Text excerpt>
"""

And Justice For All?
As more foreign plaintiffs seek U.S. trials, legal boundaries are blurring

Windridge Pig Farm is based in New South Wales, Australia. The headquarters of F. Hoffmann-La Roche Ltd. (RHHVF ) is in Basel, Switzerland. So when Windridge and 11 other foreign companies filed a class action against Hoffmann-La Roche and more than three dozen overseas manufacturers of livestock vitamins for price-fixing in 2000, where was the case filed? In Washington, D.C.


As globalism becomes a fact of life, U.S. courts fast are becoming the forum of choice for victims abroad. Product-liability suits, civil antitrust claims, and human rights cases filed by overseas plaintiffs and based on alleged misdeeds that occurred outside of the U.S. all appear to be on the rise. Mexicans and Venezuelans, for example, have filed hundreds of lawsuits in the U.S. against Bridgestone/Firestone involving tires made, sold, and used in those countries. Although precise numbers are hard to come by, there are fears that the wave of foreign litigation could overburden American courts and expose companies to wider liability. "If anybody can sue in the U.S., it's a step in the direction of the U.S. becoming a world court," says former Federal Trade Commission Chairman Robert Pitofsky, a member of Hoffmann-La Roche's legal team.

"""

Supplied data>
"""

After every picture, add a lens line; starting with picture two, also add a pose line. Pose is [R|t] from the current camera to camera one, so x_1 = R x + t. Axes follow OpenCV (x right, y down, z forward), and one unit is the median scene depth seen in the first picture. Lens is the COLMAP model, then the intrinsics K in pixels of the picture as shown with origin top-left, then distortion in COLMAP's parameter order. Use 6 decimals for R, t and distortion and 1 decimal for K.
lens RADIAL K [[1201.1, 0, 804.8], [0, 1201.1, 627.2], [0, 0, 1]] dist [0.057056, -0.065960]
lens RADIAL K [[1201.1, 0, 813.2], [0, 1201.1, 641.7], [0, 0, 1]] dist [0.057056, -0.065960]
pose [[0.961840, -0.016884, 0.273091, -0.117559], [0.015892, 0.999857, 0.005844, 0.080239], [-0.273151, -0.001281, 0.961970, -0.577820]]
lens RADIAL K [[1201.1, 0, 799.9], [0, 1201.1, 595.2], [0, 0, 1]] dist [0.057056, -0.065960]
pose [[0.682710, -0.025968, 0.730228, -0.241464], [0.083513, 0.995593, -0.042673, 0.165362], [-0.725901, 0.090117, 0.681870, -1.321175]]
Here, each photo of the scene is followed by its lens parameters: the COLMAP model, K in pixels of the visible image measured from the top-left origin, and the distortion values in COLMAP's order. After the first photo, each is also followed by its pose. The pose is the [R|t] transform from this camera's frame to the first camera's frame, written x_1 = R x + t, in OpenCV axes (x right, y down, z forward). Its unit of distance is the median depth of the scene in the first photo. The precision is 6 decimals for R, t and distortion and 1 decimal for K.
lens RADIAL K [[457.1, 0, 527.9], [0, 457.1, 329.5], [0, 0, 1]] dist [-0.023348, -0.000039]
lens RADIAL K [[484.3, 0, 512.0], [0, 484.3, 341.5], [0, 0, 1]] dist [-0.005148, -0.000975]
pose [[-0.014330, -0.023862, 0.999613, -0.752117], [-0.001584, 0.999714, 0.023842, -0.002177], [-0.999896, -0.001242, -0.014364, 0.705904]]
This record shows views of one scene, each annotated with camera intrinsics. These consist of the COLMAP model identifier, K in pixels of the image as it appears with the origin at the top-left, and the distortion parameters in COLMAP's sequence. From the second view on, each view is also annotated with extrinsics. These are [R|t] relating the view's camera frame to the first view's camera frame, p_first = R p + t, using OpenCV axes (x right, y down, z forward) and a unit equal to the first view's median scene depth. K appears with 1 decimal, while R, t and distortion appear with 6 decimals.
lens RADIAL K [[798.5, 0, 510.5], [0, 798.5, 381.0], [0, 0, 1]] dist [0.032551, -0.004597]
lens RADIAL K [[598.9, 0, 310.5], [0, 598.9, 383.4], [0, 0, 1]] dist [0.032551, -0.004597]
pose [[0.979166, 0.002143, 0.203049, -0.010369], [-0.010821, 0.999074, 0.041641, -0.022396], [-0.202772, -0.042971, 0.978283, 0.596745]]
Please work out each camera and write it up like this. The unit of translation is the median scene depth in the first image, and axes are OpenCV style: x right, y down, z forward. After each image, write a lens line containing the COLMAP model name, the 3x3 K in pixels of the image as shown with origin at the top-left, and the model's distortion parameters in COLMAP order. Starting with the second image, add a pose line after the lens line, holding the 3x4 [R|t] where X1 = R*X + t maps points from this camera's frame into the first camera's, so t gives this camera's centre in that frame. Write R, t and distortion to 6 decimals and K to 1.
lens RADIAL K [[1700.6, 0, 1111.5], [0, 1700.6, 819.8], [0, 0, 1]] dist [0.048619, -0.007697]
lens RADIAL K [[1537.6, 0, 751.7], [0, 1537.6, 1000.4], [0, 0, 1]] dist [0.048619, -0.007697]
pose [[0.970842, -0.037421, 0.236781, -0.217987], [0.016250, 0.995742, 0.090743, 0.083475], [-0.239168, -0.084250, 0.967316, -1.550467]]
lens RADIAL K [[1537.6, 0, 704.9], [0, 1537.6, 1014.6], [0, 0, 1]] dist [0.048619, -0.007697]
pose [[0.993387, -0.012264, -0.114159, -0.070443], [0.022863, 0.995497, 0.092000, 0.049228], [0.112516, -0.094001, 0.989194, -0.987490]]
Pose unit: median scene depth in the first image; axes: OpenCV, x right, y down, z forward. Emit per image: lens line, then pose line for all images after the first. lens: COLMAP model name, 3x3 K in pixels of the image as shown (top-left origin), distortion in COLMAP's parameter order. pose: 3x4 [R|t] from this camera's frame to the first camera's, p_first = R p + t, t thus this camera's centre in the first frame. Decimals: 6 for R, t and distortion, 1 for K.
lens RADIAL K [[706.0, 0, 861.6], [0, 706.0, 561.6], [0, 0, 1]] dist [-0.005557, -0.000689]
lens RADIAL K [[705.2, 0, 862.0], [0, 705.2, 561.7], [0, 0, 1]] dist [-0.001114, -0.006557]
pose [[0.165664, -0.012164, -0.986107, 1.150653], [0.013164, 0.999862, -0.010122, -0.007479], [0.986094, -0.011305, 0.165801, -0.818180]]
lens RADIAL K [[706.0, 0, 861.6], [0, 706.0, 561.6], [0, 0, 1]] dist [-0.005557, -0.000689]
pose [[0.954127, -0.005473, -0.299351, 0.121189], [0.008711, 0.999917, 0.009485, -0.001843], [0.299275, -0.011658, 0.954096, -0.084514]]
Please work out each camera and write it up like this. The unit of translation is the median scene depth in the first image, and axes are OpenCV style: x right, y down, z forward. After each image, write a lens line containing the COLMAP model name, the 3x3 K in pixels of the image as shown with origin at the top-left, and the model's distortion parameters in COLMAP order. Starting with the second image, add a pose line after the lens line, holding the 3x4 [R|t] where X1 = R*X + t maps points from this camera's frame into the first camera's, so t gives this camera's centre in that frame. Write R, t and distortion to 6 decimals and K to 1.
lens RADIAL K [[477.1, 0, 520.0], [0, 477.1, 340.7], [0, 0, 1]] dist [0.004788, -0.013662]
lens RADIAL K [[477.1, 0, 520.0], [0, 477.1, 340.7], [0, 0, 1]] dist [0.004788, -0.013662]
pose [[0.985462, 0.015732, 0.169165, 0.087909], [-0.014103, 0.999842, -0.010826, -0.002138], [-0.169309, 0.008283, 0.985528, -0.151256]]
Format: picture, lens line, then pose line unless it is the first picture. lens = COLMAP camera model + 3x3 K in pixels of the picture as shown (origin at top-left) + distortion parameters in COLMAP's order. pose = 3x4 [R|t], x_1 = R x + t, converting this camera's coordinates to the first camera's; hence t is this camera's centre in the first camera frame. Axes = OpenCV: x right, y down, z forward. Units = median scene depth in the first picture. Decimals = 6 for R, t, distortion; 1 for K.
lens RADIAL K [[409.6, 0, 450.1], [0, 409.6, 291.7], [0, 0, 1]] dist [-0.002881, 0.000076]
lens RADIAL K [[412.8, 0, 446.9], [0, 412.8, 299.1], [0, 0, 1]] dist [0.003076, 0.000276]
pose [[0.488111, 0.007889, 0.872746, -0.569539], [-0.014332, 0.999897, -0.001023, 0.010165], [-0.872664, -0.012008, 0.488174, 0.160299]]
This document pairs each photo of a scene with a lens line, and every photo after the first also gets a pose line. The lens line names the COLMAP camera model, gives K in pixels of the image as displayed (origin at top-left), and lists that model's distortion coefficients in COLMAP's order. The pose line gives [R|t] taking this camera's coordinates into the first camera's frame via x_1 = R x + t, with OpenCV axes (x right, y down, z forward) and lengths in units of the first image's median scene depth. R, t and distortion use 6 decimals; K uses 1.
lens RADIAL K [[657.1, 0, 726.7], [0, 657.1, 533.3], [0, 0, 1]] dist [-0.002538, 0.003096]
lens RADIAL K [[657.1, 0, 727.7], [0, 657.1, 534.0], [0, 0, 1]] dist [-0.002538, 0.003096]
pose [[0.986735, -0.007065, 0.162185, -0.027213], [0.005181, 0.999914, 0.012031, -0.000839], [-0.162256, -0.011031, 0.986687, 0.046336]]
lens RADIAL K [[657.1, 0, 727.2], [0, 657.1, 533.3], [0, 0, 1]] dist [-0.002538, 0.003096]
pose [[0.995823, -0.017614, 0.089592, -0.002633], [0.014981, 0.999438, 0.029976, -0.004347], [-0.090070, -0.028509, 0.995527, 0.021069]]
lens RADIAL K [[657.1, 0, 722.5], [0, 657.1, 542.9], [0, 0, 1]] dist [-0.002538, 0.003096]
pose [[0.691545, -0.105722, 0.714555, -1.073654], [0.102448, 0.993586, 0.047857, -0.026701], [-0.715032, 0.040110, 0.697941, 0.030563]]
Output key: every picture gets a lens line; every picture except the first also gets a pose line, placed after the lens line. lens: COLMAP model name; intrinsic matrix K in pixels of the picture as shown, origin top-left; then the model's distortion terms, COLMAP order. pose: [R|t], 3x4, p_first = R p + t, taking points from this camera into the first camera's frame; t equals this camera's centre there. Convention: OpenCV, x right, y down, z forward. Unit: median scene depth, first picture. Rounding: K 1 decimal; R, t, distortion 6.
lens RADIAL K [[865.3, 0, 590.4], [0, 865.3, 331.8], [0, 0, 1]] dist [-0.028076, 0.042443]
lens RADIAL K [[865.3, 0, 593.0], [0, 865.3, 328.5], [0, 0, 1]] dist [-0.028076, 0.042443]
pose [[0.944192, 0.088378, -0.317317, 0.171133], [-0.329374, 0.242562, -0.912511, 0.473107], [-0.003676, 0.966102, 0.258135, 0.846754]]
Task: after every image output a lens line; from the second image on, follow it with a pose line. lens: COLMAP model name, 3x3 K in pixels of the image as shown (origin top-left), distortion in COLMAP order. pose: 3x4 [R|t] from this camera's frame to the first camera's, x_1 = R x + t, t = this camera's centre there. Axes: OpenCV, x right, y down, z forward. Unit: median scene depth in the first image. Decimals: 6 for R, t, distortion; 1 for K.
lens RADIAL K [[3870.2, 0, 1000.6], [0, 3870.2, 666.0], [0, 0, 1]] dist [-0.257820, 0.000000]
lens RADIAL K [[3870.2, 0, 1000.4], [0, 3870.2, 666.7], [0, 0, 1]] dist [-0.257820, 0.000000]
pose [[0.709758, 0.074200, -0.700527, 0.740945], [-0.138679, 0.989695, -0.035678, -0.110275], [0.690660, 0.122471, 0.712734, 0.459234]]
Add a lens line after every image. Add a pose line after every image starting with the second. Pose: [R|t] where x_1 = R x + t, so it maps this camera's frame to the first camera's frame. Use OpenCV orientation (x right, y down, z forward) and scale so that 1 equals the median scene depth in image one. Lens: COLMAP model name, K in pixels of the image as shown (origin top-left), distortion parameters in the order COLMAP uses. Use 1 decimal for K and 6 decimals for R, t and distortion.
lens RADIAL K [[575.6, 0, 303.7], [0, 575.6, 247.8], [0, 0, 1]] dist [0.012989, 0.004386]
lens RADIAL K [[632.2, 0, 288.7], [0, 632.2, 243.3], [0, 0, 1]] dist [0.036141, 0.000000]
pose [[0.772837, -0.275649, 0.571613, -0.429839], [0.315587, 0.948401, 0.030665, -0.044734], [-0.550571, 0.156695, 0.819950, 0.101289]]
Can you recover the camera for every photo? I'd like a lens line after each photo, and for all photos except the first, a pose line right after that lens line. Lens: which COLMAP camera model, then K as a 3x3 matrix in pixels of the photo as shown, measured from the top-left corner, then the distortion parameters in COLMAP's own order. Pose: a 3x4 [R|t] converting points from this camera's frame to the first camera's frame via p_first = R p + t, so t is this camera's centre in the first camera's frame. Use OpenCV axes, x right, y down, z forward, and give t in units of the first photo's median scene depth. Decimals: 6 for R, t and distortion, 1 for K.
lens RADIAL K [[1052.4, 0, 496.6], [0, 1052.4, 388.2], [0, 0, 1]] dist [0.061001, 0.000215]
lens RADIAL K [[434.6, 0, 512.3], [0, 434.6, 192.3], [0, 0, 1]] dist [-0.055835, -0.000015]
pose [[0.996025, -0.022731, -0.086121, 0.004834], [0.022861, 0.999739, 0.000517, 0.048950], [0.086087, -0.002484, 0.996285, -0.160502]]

"""

Your objective> Reproduce verbatim the passage of the excerpt on foreign plaintiffs in U.S. courts, starting at "As more foreign" and ending at "In Washington, D.C.".

Result of this task>
As more foreign plaintiffs seek U.S. trials, legal boundaries are blurring

Windridge Pig Farm is based in New South Wales, Australia. The headquarters of F. Hoffmann-La Roche Ltd. (RHHVF ) is in Basel, Switzerland. So when Windridge and 11 other foreign companies filed a class action against Hoffmann-La Roche and more than three dozen overseas manufacturers of livestock vitamins for price-fixing in 2000, where was the case filed? In Washington, D.C.